8. Separately identifiable cash flows and application of the predominance principle. The classification of cash receipts and payments that have aspects of more than one class of cash flows should be determined first by applying specific guidance in US GAAP. In the absence of specific guidance, an entity should determine each separately identifiable source or use within the cash receipts and cash payments on the basis of the nature of the underlying cash flows. An entity should then classify each separately identifiable source or use within the cash receipts and payments on the basis of their nature in financing, investing, or operating activities.
In situations in which cash receipts and payments have aspects of more than one class of cash flows and cannot be separated by source or use, the appropriate classification should depend on the activity that is likely to be the predominant source or use of cash flows for the item.

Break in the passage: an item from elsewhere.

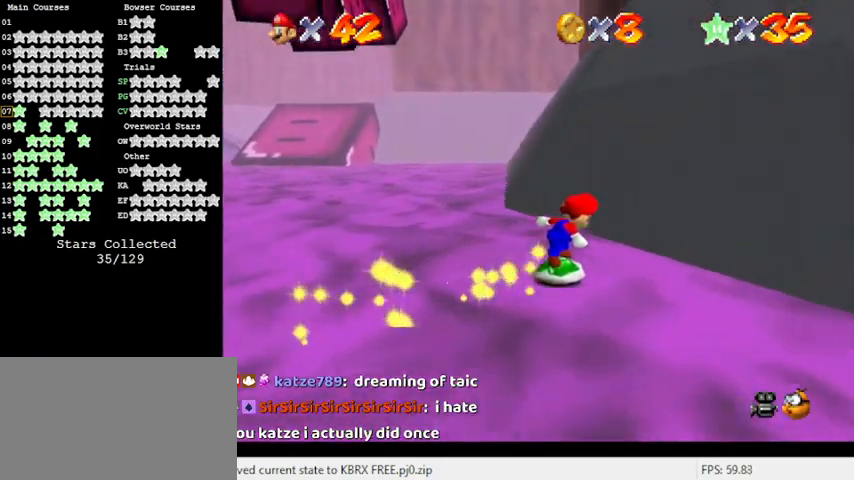
{"keys": ["shift", "up"], "events": [[67, "right", "up"], [133, "s", "down"], [267, "s", "up"], [433, "shift", "down"]]}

The amendments apply to all entities, including both business entities and not-for-profit entities that are required to present a statement of cash flows under Topic 230, Statement of Cash Flows.
The standard goes into effect for public business entities for fiscal years beginning after Dec. 15, 2017, and interim periods within those fiscal years. For all other entities, the standard takes effect for fiscal years beginning after Dec. 15, 2018, and interim periods within fiscal years beginning after Dec. 15, 2019.
Early adoption is permitted, including adoption in an interim period. If an entity early adopts the standard in an interim period, any adjustments should be reflected as of the beginning of the fiscal year that includes the interim period. An entity that elects early adoption is required to adopt all of the amendments in the same period.